Совершенно ясно, что эта точка зрения принесла многочисленные плоды, среди которых — объективация таких структур, как так называемые фаллически-нарциссические и мазохистские характеры, до тех пор ввиду своего явно асимптотического характера остававшиеся в тени, не говоря уже о таких характерах, симптомы которых были известны ранее, как истерический и навязчивый, чье подробное во всех чертах описание само по себе, независимо от ценности теории этих характеров, представляет собой ценный вклад в психологическое познание.
Тем более важно остановиться на результатах анализа, великим мастером которых был Райх, рассмотрев их такими, какими они представлены в его отчете. Итог его сводится к тому, что поле изменений, венчающих собой проведенный у субъекта анализ, никогда, даже частично, не перекрывает собой дистанций, отделяющих друг от друга первоначальные структуры. Поэтому благодетельность анализа этих структур, ощущаемая субъектом после того, как они были, путем объективации их черт, "симптомифицированы", требует, чтобы было тщательно выяснено, как они соотносятся с напряжениями, которые были анализом разрешены. Вся выдвигаемая Райхом теория основана на предположении, что структуры эти представляют собой защиту индивидуума против оргазмического извержения, чья первичность в переживаемом является тем главным, что обеспечивает его внутреннюю гармонию. Хорошо известно, к каким крайностям привела автора эта идея — крайностям, послужившим причиной его исключения из аналитического сообщества. Но хотя исключение было небезосновательно, никто так и не смог четко сформулировать, в чем же Райх был неправ.

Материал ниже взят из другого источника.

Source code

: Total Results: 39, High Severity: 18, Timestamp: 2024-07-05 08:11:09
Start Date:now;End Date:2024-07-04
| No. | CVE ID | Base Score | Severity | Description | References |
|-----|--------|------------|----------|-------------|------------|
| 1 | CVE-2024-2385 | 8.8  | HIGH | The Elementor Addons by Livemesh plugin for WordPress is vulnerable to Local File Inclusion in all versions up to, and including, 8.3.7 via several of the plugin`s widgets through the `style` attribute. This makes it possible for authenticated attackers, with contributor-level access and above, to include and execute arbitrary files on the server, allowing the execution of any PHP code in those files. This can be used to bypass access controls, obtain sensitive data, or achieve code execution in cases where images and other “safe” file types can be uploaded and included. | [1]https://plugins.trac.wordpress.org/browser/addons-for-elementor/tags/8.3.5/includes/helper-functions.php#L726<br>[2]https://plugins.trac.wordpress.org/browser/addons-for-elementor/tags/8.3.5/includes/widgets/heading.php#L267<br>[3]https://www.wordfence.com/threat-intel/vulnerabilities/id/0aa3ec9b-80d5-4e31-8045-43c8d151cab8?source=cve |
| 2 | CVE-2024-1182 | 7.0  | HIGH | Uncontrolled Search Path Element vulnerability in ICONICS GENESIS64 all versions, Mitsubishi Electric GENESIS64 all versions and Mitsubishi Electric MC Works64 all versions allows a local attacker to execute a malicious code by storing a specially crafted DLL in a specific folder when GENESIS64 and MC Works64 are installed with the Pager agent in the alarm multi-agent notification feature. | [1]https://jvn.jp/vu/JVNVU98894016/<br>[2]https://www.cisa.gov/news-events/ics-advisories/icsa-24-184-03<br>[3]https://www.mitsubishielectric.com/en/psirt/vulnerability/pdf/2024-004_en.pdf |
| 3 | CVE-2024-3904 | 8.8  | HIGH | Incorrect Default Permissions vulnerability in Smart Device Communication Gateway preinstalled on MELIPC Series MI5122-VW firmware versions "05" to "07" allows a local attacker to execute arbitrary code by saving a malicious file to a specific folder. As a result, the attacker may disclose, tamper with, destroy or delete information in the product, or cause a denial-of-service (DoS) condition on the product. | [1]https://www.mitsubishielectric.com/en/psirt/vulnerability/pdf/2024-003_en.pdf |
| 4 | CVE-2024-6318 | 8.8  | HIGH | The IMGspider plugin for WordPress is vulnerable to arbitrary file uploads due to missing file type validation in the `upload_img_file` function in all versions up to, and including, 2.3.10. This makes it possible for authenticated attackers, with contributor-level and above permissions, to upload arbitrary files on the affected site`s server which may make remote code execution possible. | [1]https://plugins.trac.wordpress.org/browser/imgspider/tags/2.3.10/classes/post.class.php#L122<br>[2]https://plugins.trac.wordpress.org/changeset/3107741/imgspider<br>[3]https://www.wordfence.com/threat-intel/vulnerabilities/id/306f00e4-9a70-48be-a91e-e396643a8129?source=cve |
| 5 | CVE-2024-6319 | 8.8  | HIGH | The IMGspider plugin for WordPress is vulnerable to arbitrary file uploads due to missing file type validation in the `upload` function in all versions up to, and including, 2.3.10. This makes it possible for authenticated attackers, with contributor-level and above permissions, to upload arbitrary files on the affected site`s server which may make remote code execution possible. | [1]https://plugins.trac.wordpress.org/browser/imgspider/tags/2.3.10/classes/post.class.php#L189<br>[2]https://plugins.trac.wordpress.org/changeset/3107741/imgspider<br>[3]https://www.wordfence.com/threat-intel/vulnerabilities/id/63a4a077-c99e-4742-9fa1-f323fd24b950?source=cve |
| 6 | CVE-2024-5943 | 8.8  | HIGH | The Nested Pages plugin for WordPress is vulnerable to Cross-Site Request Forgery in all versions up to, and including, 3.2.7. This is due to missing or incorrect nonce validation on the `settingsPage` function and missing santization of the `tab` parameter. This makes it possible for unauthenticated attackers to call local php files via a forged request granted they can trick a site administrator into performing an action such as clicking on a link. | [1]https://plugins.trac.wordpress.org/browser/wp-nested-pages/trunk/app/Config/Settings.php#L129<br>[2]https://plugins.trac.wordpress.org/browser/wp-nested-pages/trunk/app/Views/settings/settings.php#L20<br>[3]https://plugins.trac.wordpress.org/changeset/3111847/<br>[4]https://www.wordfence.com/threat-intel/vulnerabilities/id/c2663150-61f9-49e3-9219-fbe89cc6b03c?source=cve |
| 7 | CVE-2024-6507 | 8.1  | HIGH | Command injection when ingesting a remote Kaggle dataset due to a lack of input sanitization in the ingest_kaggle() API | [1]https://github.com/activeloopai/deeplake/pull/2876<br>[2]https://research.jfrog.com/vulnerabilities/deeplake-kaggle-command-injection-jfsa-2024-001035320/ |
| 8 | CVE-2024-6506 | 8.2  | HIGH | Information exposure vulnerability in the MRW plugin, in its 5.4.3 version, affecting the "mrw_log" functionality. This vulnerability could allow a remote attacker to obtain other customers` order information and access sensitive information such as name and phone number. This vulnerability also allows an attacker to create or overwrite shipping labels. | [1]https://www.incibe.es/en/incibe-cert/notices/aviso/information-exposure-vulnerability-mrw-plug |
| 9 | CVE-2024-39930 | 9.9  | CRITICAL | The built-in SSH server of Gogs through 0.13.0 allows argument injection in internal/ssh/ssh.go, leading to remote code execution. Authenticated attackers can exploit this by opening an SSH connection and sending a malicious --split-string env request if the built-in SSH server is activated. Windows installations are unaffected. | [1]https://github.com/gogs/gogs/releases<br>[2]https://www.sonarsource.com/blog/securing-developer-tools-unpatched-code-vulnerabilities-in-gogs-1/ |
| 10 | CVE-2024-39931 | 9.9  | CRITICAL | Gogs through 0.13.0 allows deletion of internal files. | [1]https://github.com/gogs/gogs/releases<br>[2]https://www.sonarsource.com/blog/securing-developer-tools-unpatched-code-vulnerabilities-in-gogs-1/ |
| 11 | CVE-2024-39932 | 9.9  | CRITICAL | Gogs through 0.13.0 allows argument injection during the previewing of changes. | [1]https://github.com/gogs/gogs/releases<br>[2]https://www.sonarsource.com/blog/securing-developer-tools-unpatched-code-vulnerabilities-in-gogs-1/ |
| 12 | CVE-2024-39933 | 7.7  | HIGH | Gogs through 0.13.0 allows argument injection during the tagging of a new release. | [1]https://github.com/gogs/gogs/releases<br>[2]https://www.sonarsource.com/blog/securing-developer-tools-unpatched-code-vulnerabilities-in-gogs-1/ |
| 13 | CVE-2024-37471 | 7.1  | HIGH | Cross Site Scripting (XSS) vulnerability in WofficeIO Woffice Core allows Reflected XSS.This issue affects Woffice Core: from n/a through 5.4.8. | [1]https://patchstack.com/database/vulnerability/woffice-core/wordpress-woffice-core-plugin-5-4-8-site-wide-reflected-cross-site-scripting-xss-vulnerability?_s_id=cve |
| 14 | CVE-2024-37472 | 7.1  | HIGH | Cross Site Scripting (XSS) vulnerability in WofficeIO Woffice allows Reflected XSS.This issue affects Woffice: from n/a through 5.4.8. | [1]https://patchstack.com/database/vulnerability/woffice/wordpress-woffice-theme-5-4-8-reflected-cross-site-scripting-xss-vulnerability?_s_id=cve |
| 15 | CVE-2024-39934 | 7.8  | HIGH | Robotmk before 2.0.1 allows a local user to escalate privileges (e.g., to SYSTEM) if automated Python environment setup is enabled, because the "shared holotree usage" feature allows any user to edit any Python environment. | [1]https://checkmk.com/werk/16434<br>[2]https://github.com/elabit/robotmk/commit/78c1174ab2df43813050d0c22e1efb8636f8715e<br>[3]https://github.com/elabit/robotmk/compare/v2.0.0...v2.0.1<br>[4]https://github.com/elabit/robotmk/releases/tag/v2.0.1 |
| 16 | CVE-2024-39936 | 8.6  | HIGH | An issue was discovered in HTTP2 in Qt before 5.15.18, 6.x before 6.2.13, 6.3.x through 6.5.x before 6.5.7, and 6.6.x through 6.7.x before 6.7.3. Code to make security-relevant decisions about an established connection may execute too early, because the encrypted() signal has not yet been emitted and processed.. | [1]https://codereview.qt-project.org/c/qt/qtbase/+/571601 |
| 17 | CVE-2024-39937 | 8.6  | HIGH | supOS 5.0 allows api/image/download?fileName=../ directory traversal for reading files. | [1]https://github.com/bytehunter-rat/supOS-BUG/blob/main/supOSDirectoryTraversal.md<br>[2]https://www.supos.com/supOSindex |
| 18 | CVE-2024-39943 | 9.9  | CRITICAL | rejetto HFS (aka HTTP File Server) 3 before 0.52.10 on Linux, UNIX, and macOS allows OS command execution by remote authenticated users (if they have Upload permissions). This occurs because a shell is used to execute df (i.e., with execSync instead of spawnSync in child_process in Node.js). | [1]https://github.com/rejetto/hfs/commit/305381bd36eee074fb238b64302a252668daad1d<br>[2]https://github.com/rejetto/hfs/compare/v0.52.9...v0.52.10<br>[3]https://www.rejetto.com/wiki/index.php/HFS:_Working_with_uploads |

А дело-то все в том, что структуры эти сохраняются и после разрешения тех напряжений, которые на первый взгляд их мотивируют, и, следовательно, служат лишь субстратом или материалом, который, хотя и организуется, как анализ это доказывает, в виде символического материала невроза, но действенность свою получает от воображаемой функции в том виде, в котором она заявляет о себе в различных способах провоцирования инстинктивного поведения, выявленных путем изучения этиологии у животных — изучения, идея которого была, кстати сказать, в значительной мере продиктована концепциями смещения и идентификации, берущими свое начало в анализе.